[commit: ghc] wip/simd: By default, only pass 128-bit SIMD vectors in registers on X86-64. (d2b9526)

Mon Sep 23 06:12:43 CEST 2013

Repository : ssh://git@git.haskell.org/ghc

On branch  : wip/simd
Link       : http://ghc.haskell.org/trac/ghc/changeset/d2b95264c97b3d7786b359fbf04fb297a160daa3/ghc

>---------------------------------------------------------------

commit d2b95264c97b3d7786b359fbf04fb297a160daa3
Author: Geoffrey Mainland <gmainlan at microsoft.com>
Date:   Sun Sep 15 23:43:29 2013 -0400

    By default, only pass 128-bit SIMD vectors in registers on X86-64.
    
    LLVM's GHC calling convention only allows 128-bit SIMD vectors to be passed in
    machine registers on X86-64. This may change in LLVM 3.4; the hidden flag
    -fllvm-pass-vectors-in-regs causes all SIMD vector widths to be passed in
    registers on both X86-64 and on X86-32.

================================

* **Exercise description**
Condense the commit message's paragraph beginning "LLVM's GHC calling convention" into a short bulleted list that keeps its main facts.

================================

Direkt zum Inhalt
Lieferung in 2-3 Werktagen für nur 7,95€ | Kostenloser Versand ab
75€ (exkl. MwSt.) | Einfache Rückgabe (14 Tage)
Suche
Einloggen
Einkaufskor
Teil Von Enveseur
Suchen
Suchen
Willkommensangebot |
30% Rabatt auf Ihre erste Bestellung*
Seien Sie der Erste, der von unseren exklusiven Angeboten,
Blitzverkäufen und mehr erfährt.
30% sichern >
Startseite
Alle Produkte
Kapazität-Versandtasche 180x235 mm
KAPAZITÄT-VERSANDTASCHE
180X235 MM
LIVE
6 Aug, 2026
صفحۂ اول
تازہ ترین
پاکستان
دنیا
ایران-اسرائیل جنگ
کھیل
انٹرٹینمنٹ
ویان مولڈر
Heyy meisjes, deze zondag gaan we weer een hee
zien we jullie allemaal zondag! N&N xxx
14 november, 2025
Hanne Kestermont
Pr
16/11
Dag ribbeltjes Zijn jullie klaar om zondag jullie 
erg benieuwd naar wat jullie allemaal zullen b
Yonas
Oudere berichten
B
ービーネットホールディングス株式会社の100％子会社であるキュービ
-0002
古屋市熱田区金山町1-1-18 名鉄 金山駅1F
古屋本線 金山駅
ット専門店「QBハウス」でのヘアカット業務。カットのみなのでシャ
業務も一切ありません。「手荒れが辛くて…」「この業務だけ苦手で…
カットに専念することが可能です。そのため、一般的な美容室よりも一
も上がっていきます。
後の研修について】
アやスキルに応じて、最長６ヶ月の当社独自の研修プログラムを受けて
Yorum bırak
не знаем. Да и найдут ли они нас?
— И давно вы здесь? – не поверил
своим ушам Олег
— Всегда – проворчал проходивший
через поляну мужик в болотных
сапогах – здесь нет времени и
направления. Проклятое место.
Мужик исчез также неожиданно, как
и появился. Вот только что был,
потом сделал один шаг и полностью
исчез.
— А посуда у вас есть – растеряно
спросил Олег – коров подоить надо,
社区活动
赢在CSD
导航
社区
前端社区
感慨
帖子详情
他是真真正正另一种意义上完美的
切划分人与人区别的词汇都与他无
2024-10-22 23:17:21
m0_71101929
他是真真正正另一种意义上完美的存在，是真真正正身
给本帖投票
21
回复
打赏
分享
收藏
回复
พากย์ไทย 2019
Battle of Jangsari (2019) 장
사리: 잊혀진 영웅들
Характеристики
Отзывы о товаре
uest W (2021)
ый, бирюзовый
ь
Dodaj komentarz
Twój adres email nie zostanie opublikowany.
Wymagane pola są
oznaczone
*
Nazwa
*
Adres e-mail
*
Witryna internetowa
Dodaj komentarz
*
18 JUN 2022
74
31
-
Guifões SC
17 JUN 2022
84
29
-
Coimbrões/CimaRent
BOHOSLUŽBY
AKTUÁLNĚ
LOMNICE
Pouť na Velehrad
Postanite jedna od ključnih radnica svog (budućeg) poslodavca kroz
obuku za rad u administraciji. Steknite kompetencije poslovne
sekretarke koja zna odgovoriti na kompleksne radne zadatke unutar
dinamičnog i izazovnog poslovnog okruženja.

================================

* **Written solution**
- LLVM's GHC calling convention lets only 128-bit SIMD vectors be passed in machine registers on X86-64.
- This may change in LLVM 3.4.
- The hidden flag -fllvm-pass-vectors-in-regs makes all SIMD vector widths pass in registers on both X86-64 and X86-32.